The Rep-rap project, for all its pragmatism, began with the goal of transcending capitalism. In contrast, when social movements have endorsed pragmatism and micro politics, they have typically come to terms with the present as an unsurpassable horizon for their politics. Insulated from post-modernist self-doubt, students in engineering departments never stopped dreaming of a radically better tomorrow. This Enlightenment legacy might prove important because, from environmental science to computer hacking, we are beginning to see the growing influence of engineering cultures and geek publics on traditional social movements.
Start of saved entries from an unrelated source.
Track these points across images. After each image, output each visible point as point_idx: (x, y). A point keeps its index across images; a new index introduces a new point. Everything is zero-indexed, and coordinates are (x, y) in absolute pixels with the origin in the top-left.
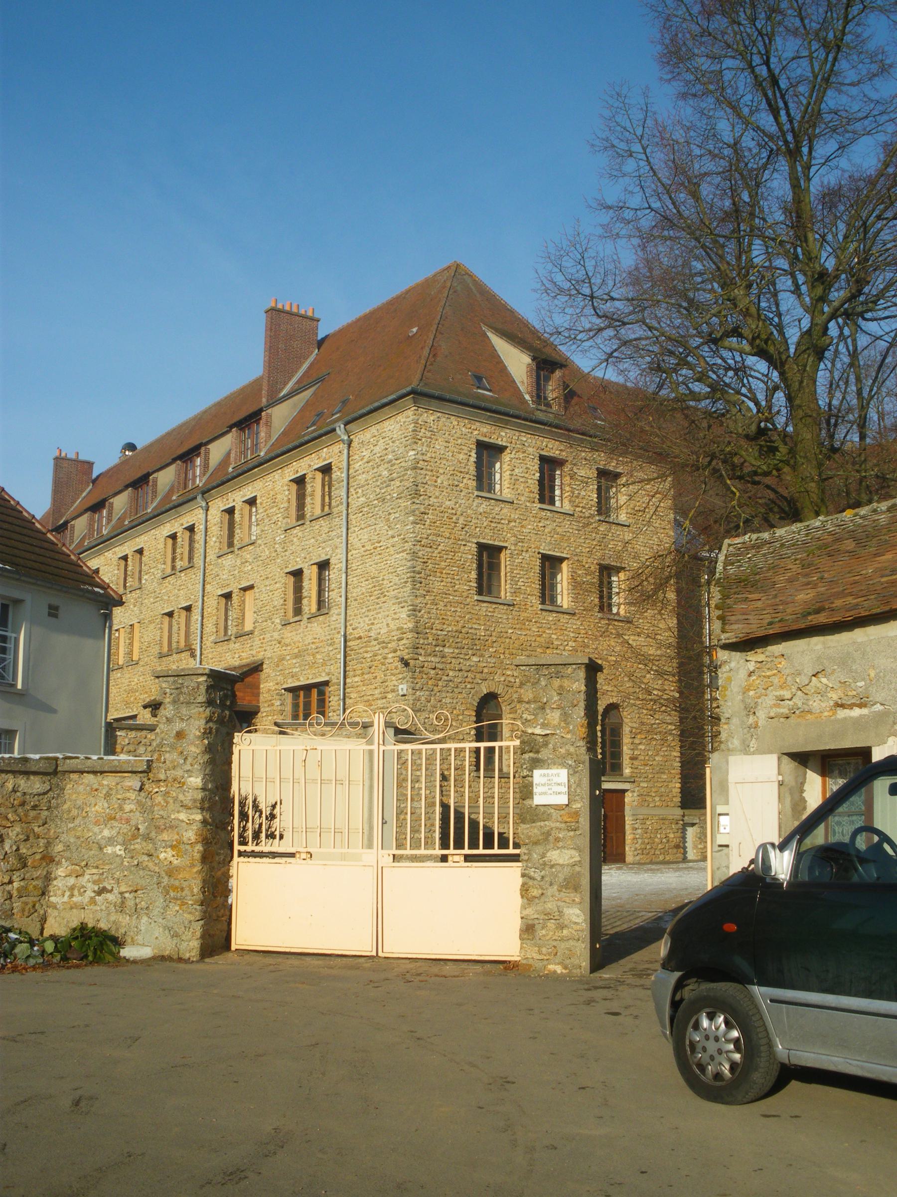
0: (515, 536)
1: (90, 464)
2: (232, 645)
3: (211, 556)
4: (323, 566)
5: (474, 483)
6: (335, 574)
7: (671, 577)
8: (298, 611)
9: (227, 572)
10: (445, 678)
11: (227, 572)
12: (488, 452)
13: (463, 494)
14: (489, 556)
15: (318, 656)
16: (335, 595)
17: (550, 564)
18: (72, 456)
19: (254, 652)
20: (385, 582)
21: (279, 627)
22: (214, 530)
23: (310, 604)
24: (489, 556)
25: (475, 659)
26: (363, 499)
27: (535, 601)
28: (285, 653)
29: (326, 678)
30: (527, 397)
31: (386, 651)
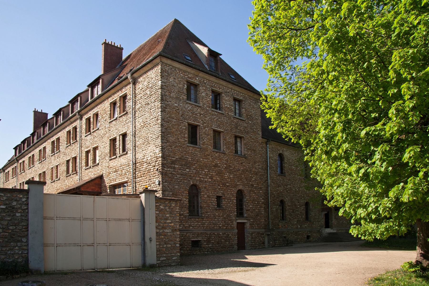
0: (202, 120)
1: (46, 114)
2: (91, 170)
3: (83, 137)
4: (124, 136)
5: (186, 98)
6: (129, 138)
7: (427, 9)
8: (115, 154)
9: (88, 142)
10: (176, 178)
11: (88, 142)
12: (192, 86)
13: (181, 101)
14: (193, 130)
15: (123, 171)
16: (129, 146)
17: (217, 133)
18: (40, 111)
19: (99, 172)
20: (149, 138)
21: (108, 161)
22: (84, 127)
23: (119, 151)
24: (193, 130)
25: (188, 170)
26: (140, 105)
27: (211, 148)
28: (110, 171)
29: (127, 180)
30: (206, 66)
31: (150, 167)
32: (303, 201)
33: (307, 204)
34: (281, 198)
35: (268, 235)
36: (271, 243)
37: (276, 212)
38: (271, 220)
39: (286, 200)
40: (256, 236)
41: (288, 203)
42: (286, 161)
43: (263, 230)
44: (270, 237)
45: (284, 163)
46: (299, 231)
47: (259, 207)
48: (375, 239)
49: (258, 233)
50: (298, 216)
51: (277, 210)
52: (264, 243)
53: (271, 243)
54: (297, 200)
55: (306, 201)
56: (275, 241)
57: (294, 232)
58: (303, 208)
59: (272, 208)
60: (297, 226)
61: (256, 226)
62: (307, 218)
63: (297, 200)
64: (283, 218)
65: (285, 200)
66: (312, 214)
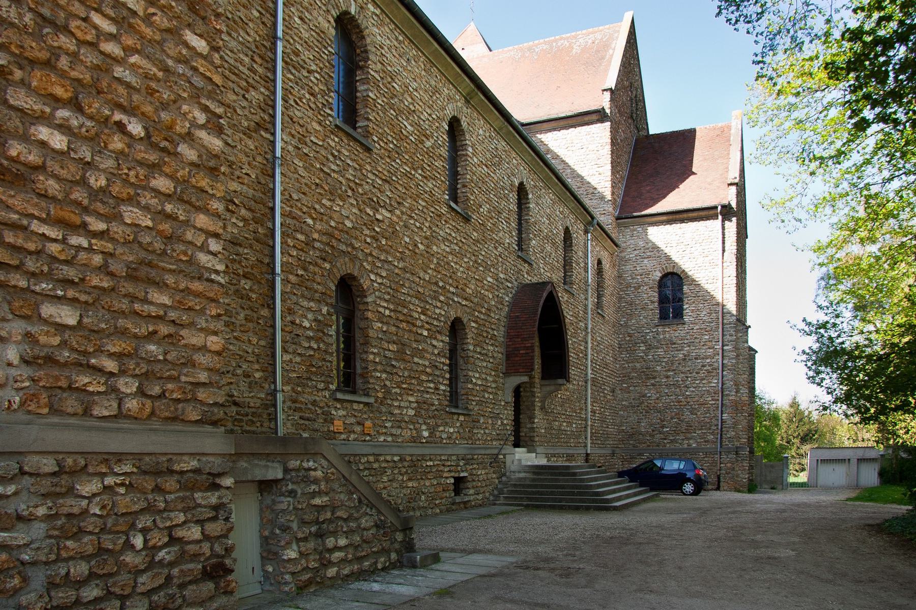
32: (443, 313)
33: (456, 328)
34: (344, 267)
35: (265, 486)
36: (292, 554)
37: (318, 340)
38: (287, 381)
39: (371, 281)
40: (126, 502)
41: (377, 304)
42: (374, 68)
43: (214, 444)
44: (285, 503)
45: (366, 81)
46: (423, 457)
47: (162, 183)
48: (454, 484)
49: (156, 469)
50: (421, 382)
51: (321, 325)
52: (218, 571)
53: (292, 554)
54: (419, 296)
55: (453, 315)
56: (320, 535)
57: (402, 460)
58: (441, 343)
59: (290, 311)
60: (418, 431)
61: (127, 385)
62: (454, 397)
63: (419, 296)
64: (350, 379)
65: (366, 284)
66: (475, 376)
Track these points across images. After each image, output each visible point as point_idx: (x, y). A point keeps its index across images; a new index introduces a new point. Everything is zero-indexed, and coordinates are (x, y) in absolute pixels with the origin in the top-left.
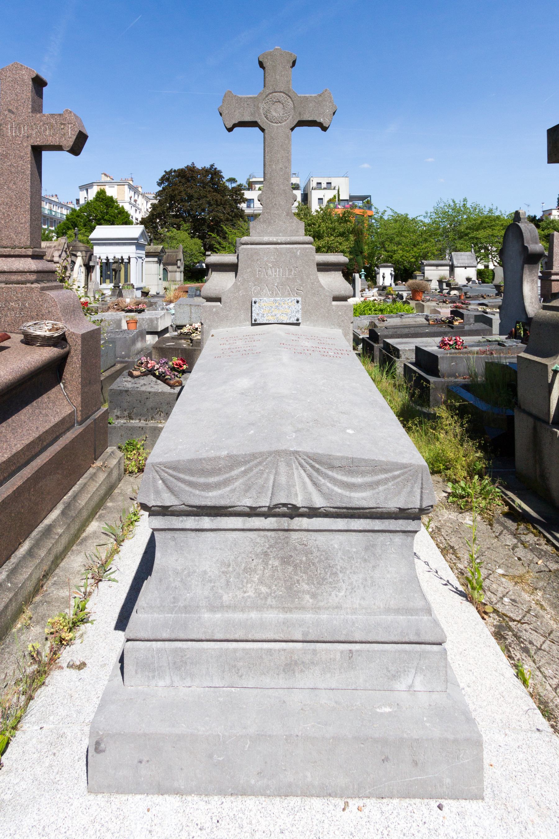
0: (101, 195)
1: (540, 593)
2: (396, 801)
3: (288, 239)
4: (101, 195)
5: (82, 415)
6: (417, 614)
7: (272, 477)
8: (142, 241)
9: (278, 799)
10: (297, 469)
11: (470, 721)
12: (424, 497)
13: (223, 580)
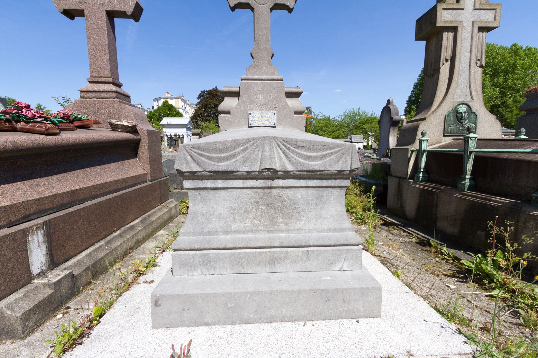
0: (166, 103)
1: (401, 250)
2: (333, 321)
4: (166, 104)
5: (151, 176)
6: (346, 231)
7: (260, 153)
8: (189, 126)
9: (266, 324)
10: (276, 148)
11: (374, 279)
12: (353, 163)
13: (231, 218)
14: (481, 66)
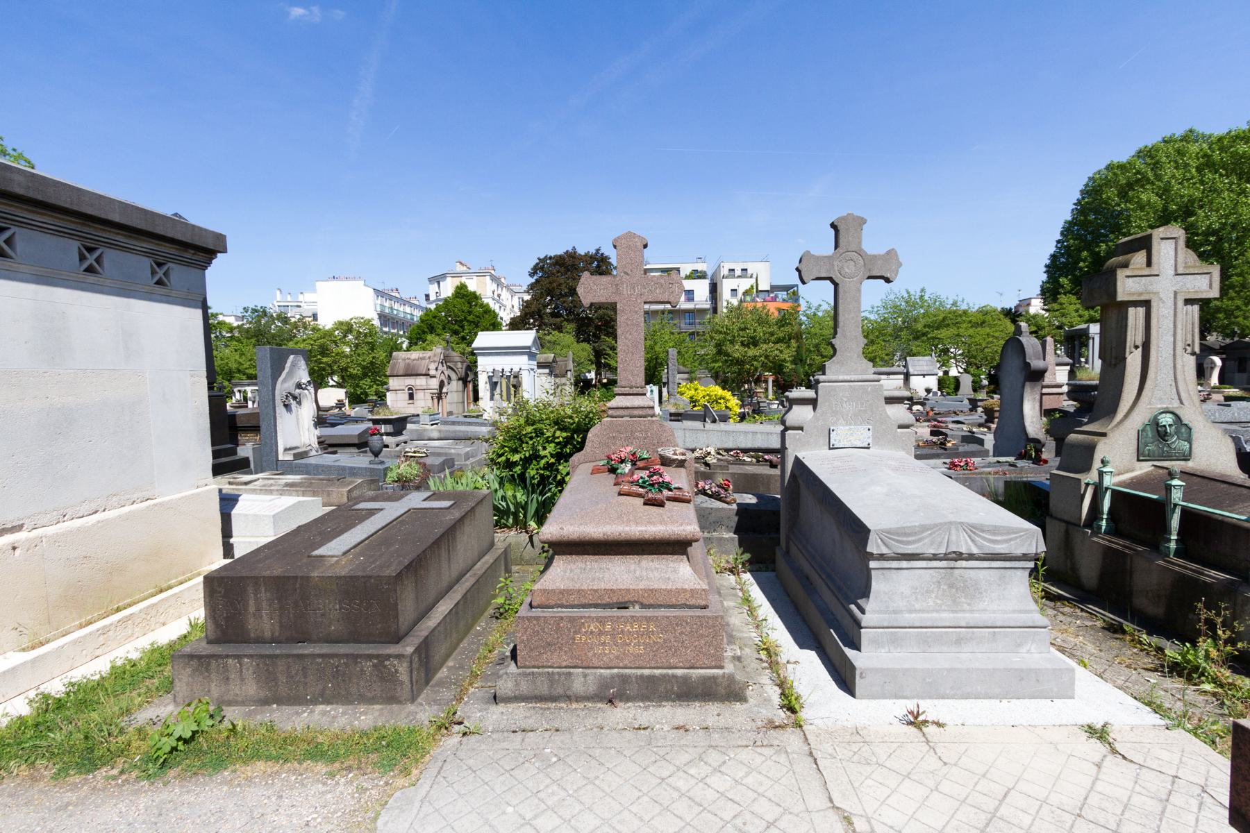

Activists belonging to social movements as well as social scientists have something to offer the geek public in return. Social theory is required to articulate conflicts that unfold behind individuals’s backs. State and corporate bureaucracies are clearly visible targets for hackers and hobbyist-engineers. Those institutions, which seemingly arise spontaneously out of the aggregation of individual choices – i.e. markets – are not always so easily identified. At times, engineers have denounced the price system as contrary to a rational and scientific organisation of society. At other times, price is seen as just a fact of nature, from which evolutionary laws can be deduced and the efficiency of a technical solution measured. When the latter standpoint wins the day, the market disappears from view, and all the fervour is directed against bureaucracies, state regulation and, with them, employment security. There is then an overarching risk that the dream of wealth-without-money will be fulfilled in its nightmarish form, as work-without-wages.”